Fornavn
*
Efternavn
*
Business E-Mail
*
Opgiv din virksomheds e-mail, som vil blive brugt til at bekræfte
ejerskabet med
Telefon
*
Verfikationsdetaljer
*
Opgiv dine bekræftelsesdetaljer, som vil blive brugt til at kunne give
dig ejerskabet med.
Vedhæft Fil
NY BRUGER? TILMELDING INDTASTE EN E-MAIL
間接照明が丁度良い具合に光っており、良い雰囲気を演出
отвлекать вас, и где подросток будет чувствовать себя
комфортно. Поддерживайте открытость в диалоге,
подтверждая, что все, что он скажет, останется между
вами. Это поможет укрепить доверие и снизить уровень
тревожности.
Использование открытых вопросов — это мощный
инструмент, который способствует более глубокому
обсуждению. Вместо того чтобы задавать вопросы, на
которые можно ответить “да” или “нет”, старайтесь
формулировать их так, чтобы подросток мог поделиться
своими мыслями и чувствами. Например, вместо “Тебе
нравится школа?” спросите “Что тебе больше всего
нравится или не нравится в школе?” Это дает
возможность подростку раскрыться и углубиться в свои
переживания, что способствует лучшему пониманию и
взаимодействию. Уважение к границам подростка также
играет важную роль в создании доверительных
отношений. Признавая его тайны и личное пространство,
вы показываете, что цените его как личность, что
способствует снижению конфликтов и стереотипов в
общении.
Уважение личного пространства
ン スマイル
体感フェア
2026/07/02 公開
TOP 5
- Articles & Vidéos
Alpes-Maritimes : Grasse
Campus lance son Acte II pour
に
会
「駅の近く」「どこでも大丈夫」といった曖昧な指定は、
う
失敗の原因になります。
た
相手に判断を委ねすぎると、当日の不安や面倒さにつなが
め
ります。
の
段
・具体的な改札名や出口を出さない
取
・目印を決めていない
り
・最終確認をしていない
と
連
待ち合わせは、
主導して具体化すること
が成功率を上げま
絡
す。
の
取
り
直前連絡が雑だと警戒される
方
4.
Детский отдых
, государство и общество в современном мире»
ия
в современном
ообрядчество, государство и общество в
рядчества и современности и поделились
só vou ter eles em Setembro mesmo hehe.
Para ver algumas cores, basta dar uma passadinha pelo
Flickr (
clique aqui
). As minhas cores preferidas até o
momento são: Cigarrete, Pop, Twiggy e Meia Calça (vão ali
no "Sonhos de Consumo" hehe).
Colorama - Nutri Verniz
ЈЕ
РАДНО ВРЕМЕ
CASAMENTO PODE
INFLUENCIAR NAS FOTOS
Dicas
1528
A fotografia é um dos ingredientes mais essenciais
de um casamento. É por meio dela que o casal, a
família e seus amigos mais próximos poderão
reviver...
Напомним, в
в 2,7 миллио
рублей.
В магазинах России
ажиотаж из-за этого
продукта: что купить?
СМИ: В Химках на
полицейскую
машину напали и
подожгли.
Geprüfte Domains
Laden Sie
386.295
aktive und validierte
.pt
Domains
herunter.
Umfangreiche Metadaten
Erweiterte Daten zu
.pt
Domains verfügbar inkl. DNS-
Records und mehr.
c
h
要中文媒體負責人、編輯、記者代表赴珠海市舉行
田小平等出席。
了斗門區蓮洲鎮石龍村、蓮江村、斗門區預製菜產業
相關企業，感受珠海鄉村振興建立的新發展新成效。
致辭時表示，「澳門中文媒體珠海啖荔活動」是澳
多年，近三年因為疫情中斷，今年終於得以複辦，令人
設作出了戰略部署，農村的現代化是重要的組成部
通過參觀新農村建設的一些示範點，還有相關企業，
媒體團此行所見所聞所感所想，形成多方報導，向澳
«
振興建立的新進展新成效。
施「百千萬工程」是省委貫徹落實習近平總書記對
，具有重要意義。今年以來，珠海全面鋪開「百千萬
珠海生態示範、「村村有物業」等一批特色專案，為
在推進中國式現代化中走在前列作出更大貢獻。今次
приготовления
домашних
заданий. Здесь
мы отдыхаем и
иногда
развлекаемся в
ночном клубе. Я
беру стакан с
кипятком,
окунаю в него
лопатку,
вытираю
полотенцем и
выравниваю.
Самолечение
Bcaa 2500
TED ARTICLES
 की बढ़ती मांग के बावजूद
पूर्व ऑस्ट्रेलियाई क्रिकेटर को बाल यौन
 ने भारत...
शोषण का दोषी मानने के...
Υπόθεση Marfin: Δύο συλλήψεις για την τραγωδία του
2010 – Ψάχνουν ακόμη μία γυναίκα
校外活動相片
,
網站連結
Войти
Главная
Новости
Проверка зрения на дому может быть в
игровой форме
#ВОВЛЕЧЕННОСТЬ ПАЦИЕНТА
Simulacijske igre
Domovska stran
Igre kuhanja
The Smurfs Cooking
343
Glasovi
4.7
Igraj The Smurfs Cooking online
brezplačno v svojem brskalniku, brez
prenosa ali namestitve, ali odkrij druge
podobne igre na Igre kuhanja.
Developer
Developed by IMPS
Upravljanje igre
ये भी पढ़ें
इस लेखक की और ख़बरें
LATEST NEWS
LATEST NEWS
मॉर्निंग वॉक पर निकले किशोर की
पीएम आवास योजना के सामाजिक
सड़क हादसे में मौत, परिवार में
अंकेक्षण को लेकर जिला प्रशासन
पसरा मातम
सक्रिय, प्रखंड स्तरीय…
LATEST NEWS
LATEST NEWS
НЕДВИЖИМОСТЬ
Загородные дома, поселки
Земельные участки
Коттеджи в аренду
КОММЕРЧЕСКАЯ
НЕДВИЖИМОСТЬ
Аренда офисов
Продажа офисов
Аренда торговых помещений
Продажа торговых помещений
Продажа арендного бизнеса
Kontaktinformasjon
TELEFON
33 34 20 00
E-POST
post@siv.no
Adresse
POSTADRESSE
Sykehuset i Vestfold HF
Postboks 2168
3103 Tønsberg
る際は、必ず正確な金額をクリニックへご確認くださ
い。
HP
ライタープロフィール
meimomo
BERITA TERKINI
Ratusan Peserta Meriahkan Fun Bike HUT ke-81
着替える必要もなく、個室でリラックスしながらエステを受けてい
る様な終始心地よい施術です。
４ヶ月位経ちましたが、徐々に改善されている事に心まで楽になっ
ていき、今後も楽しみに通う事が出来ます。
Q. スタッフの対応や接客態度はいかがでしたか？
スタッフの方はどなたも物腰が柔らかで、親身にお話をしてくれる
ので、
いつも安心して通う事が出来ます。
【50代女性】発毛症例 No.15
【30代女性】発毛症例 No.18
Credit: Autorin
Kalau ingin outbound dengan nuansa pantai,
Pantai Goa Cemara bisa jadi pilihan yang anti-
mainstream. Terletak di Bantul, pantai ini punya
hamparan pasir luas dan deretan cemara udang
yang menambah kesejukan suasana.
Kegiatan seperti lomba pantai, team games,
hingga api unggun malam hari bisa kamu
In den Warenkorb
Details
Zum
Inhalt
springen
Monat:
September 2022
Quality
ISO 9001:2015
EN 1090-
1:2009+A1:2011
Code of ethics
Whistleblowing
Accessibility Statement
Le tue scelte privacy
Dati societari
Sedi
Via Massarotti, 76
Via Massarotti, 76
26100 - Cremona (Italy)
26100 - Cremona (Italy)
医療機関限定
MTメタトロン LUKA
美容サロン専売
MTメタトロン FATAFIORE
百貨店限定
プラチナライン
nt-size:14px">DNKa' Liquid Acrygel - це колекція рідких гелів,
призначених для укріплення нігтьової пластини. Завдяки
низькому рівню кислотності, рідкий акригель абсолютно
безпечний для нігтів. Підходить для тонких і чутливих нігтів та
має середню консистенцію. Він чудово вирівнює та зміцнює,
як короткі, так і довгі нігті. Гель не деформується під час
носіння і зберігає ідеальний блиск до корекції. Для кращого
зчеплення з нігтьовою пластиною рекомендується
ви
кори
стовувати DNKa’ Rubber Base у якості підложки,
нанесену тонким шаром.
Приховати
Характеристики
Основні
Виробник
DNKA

◆ **WHAT TO DO**:
Please rewrite the lines from all the items above as a Markdown table with the columns No. and Line, numbering the rows and leaving out any blank lines.

◆ **WRITTEN RESPONSE**:
| No. | Line |
|---|---|
| 1 | Fornavn |
| 2 | * |
| 3 | Efternavn |
| 4 | * |
| 5 | Business E-Mail |
| 6 | * |
| 7 | Opgiv din virksomheds e-mail, som vil blive brugt til at bekræfte |
| 8 | ejerskabet med |
| 9 | Telefon |
| 10 | * |
| 11 | Verfikationsdetaljer |
| 12 | * |
| 13 | Opgiv dine bekræftelsesdetaljer, som vil blive brugt til at kunne give |
| 14 | dig ejerskabet med. |
| 15 | Vedhæft Fil |
| 16 | NY BRUGER? TILMELDING INDTASTE EN E-MAIL |
| 17 | 間接照明が丁度良い具合に光っており、良い雰囲気を演出 |
| 18 | отвлекать вас, и где подросток будет чувствовать себя |
| 19 | комфортно. Поддерживайте открытость в диалоге, |
| 20 | подтверждая, что все, что он скажет, останется между |
| 21 | вами. Это поможет укрепить доверие и снизить уровень |
| 22 | тревожности. |
| 23 | Использование открытых вопросов — это мощный |
| 24 | инструмент, который способствует более глубокому |
| 25 | обсуждению. Вместо того чтобы задавать вопросы, на |
| 26 | которые можно ответить “да” или “нет”, старайтесь |
| 27 | формулировать их так, чтобы подросток мог поделиться |
| 28 | своими мыслями и чувствами. Например, вместо “Тебе |
| 29 | нравится школа?” спросите “Что тебе больше всего |
| 30 | нравится или не нравится в школе?” Это дает |
| 31 | возможность подростку раскрыться и углубиться в свои |
| 32 | переживания, что способствует лучшему пониманию и |
| 33 | взаимодействию. Уважение к границам подростка также |
| 34 | играет важную роль в создании доверительных |
| 35 | отношений. Признавая его тайны и личное пространство, |
| 36 | вы показываете, что цените его как личность, что |
| 37 | способствует снижению конфликтов и стереотипов в |
| 38 | общении. |
| 39 | Уважение личного пространства |
| 40 | ン スマイル |
| 41 | 体感フェア |
| 42 | 2026/07/02 公開 |
| 43 | TOP 5 |
| 44 | - Articles & Vidéos |
| 45 | Alpes-Maritimes : Grasse |
| 46 | Campus lance son Acte II pour |
| 47 | に |
| 48 | 会 |
| 49 | 「駅の近く」「どこでも大丈夫」といった曖昧な指定は、 |
| 50 | う |
| 51 | 失敗の原因になります。 |
| 52 | た |
| 53 | 相手に判断を委ねすぎると、当日の不安や面倒さにつなが |
| 54 | め |
| 55 | ります。 |
| 56 | の |
| 57 | 段 |
| 58 | ・具体的な改札名や出口を出さない |
| 59 | 取 |
| 60 | ・目印を決めていない |
| 61 | り |
| 62 | ・最終確認をしていない |
| 63 | と |
| 64 | 連 |
| 65 | 待ち合わせは、 |
| 66 | 主導して具体化すること |
| 67 | が成功率を上げま |
| 68 | 絡 |
| 69 | す。 |
| 70 | の |
| 71 | 取 |
| 72 | り |
| 73 | 直前連絡が雑だと警戒される |
| 74 | 方 |
| 75 | 4. |
| 76 | Детский отдых |
| 77 | , государство и общество в современном мире» |
| 78 | ия |
| 79 | в современном |
| 80 | ообрядчество, государство и общество в |
| 81 | рядчества и современности и поделились |
| 82 | só vou ter eles em Setembro mesmo hehe. |
| 83 | Para ver algumas cores, basta dar uma passadinha pelo |
| 84 | Flickr ( |
| 85 | clique aqui |
| 86 | ). As minhas cores preferidas até o |
| 87 | momento são: Cigarrete, Pop, Twiggy e Meia Calça (vão ali |
| 88 | no "Sonhos de Consumo" hehe). |
| 89 | Colorama - Nutri Verniz |
| 90 | ЈЕ |
| 91 | РАДНО ВРЕМЕ |
| 92 | CASAMENTO PODE |
| 93 | INFLUENCIAR NAS FOTOS |
| 94 | Dicas |
| 95 | 1528 |
| 96 | A fotografia é um dos ingredientes mais essenciais |
| 97 | de um casamento. É por meio dela que o casal, a |
| 98 | família e seus amigos mais próximos poderão |
| 99 | reviver... |
| 100 | Напомним, в |
| 101 | в 2,7 миллио |
| 102 | рублей. |
| 103 | В магазинах России |
| 104 | ажиотаж из-за этого |
| 105 | продукта: что купить? |
| 106 | СМИ: В Химках на |
| 107 | полицейскую |
| 108 | машину напали и |
| 109 | подожгли. |
| 110 | Geprüfte Domains |
| 111 | Laden Sie |
| 112 | 386.295 |
| 113 | aktive und validierte |
| 114 | .pt |
| 115 | Domains |
| 116 | herunter. |
| 117 | Umfangreiche Metadaten |
| 118 | Erweiterte Daten zu |
| 119 | .pt |
| 120 | Domains verfügbar inkl. DNS- |
| 121 | Records und mehr. |
| 122 | c |
| 123 | h |
| 124 | 要中文媒體負責人、編輯、記者代表赴珠海市舉行 |
| 125 | 田小平等出席。 |
| 126 | 了斗門區蓮洲鎮石龍村、蓮江村、斗門區預製菜產業 |
| 127 | 相關企業，感受珠海鄉村振興建立的新發展新成效。 |
| 128 | 致辭時表示，「澳門中文媒體珠海啖荔活動」是澳 |
| 129 | 多年，近三年因為疫情中斷，今年終於得以複辦，令人 |
| 130 | 設作出了戰略部署，農村的現代化是重要的組成部 |
| 131 | 通過參觀新農村建設的一些示範點，還有相關企業， |
| 132 | 媒體團此行所見所聞所感所想，形成多方報導，向澳 |
| 133 | « |
| 134 | 振興建立的新進展新成效。 |
| 135 | 施「百千萬工程」是省委貫徹落實習近平總書記對 |
| 136 | ，具有重要意義。今年以來，珠海全面鋪開「百千萬 |
| 137 | 珠海生態示範、「村村有物業」等一批特色專案，為 |
| 138 | 在推進中國式現代化中走在前列作出更大貢獻。今次 |
| 139 | приготовления |
| 140 | домашних |
| 141 | заданий. Здесь |
| 142 | мы отдыхаем и |
| 143 | иногда |
| 144 | развлекаемся в |
| 145 | ночном клубе. Я |
| 146 | беру стакан с |
| 147 | кипятком, |
| 148 | окунаю в него |
| 149 | лопатку, |
| 150 | вытираю |
| 151 | полотенцем и |
| 152 | выравниваю. |
| 153 | Самолечение |
| 154 | Bcaa 2500 |
| 155 | TED ARTICLES |
| 156 |  की बढ़ती मांग के बावजूद |
| 157 | पूर्व ऑस्ट्रेलियाई क्रिकेटर को बाल यौन |
| 158 |  ने भारत... |
| 159 | शोषण का दोषी मानने के... |
| 160 | Υπόθεση Marfin: Δύο συλλήψεις για την τραγωδία του |
| 161 | 2010 – Ψάχνουν ακόμη μία γυναίκα |
| 162 | 校外活動相片 |
| 163 | , |
| 164 | 網站連結 |
| 165 | Войти |
| 166 | Главная |
| 167 | Новости |
| 168 | Проверка зрения на дому может быть в |
| 169 | игровой форме |
| 170 | #ВОВЛЕЧЕННОСТЬ ПАЦИЕНТА |
| 171 | Simulacijske igre |
| 172 | Domovska stran |
| 173 | Igre kuhanja |
| 174 | The Smurfs Cooking |
| 175 | 343 |
| 176 | Glasovi |
| 177 | 4.7 |
| 178 | Igraj The Smurfs Cooking online |
| 179 | brezplačno v svojem brskalniku, brez |
| 180 | prenosa ali namestitve, ali odkrij druge |
| 181 | podobne igre na Igre kuhanja. |
| 182 | Developer |
| 183 | Developed by IMPS |
| 184 | Upravljanje igre |
| 185 | ये भी पढ़ें |
| 186 | इस लेखक की और ख़बरें |
| 187 | LATEST NEWS |
| 188 | LATEST NEWS |
| 189 | मॉर्निंग वॉक पर निकले किशोर की |
| 190 | पीएम आवास योजना के सामाजिक |
| 191 | सड़क हादसे में मौत, परिवार में |
| 192 | अंकेक्षण को लेकर जिला प्रशासन |
| 193 | पसरा मातम |
| 194 | सक्रिय, प्रखंड स्तरीय… |
| 195 | LATEST NEWS |
| 196 | LATEST NEWS |
| 197 | НЕДВИЖИМОСТЬ |
| 198 | Загородные дома, поселки |
| 199 | Земельные участки |
| 200 | Коттеджи в аренду |
| 201 | КОММЕРЧЕСКАЯ |
| 202 | НЕДВИЖИМОСТЬ |
| 203 | Аренда офисов |
| 204 | Продажа офисов |
| 205 | Аренда торговых помещений |
| 206 | Продажа торговых помещений |
| 207 | Продажа арендного бизнеса |
| 208 | Kontaktinformasjon |
| 209 | TELEFON |
| 210 | 33 34 20 00 |
| 211 | E-POST |
| 212 | post@siv.no |
| 213 | Adresse |
| 214 | POSTADRESSE |
| 215 | Sykehuset i Vestfold HF |
| 216 | Postboks 2168 |
| 217 | 3103 Tønsberg |
| 218 | る際は、必ず正確な金額をクリニックへご確認くださ |
| 219 | い。 |
| 220 | HP |
| 221 | ライタープロフィール |
| 222 | meimomo |
| 223 | BERITA TERKINI |
| 224 | Ratusan Peserta Meriahkan Fun Bike HUT ke-81 |
| 225 | 着替える必要もなく、個室でリラックスしながらエステを受けてい |
| 226 | る様な終始心地よい施術です。 |
| 227 | ４ヶ月位経ちましたが、徐々に改善されている事に心まで楽になっ |
| 228 | ていき、今後も楽しみに通う事が出来ます。 |
| 229 | Q. スタッフの対応や接客態度はいかがでしたか？ |
| 230 | スタッフの方はどなたも物腰が柔らかで、親身にお話をしてくれる |
| 231 | ので、 |
| 232 | いつも安心して通う事が出来ます。 |
| 233 | 【50代女性】発毛症例 No.15 |
| 234 | 【30代女性】発毛症例 No.18 |
| 235 | Credit: Autorin |
| 236 | Kalau ingin outbound dengan nuansa pantai, |
| 237 | Pantai Goa Cemara bisa jadi pilihan yang anti- |
| 238 | mainstream. Terletak di Bantul, pantai ini punya |
| 239 | hamparan pasir luas dan deretan cemara udang |
| 240 | yang menambah kesejukan suasana. |
| 241 | Kegiatan seperti lomba pantai, team games, |
| 242 | hingga api unggun malam hari bisa kamu |
| 243 | In den Warenkorb |
| 244 | Details |
| 245 | Zum |
| 246 | Inhalt |
| 247 | springen |
| 248 | Monat: |
| 249 | September 2022 |
| 250 | Quality |
| 251 | ISO 9001:2015 |
| 252 | EN 1090- |
| 253 | 1:2009+A1:2011 |
| 254 | Code of ethics |
| 255 | Whistleblowing |
| 256 | Accessibility Statement |
| 257 | Le tue scelte privacy |
| 258 | Dati societari |
| 259 | Sedi |
| 260 | Via Massarotti, 76 |
| 261 | Via Massarotti, 76 |
| 262 | 26100 - Cremona (Italy) |
| 263 | 26100 - Cremona (Italy) |
| 264 | 医療機関限定 |
| 265 | MTメタトロン LUKA |
| 266 | 美容サロン専売 |
| 267 | MTメタトロン FATAFIORE |
| 268 | 百貨店限定 |
| 269 | プラチナライン |
| 270 | nt-size:14px">DNKa' Liquid Acrygel - це колекція рідких гелів, |
| 271 | призначених для укріплення нігтьової пластини. Завдяки |
| 272 | низькому рівню кислотності, рідкий акригель абсолютно |
| 273 | безпечний для нігтів. Підходить для тонких і чутливих нігтів та |
| 274 | має середню консистенцію. Він чудово вирівнює та зміцнює, |
| 275 | як короткі, так і довгі нігті. Гель не деформується під час |
| 276 | носіння і зберігає ідеальний блиск до корекції. Для кращого |
| 277 | зчеплення з нігтьовою пластиною рекомендується |
| 278 | ви |
| 279 | кори |
| 280 | стовувати DNKa’ Rubber Base у якості підложки, |
| 281 | нанесену тонким шаром. |
| 282 | Приховати |
| 283 | Характеристики |
| 284 | Основні |
| 285 | Виробник |
| 286 | DNKA |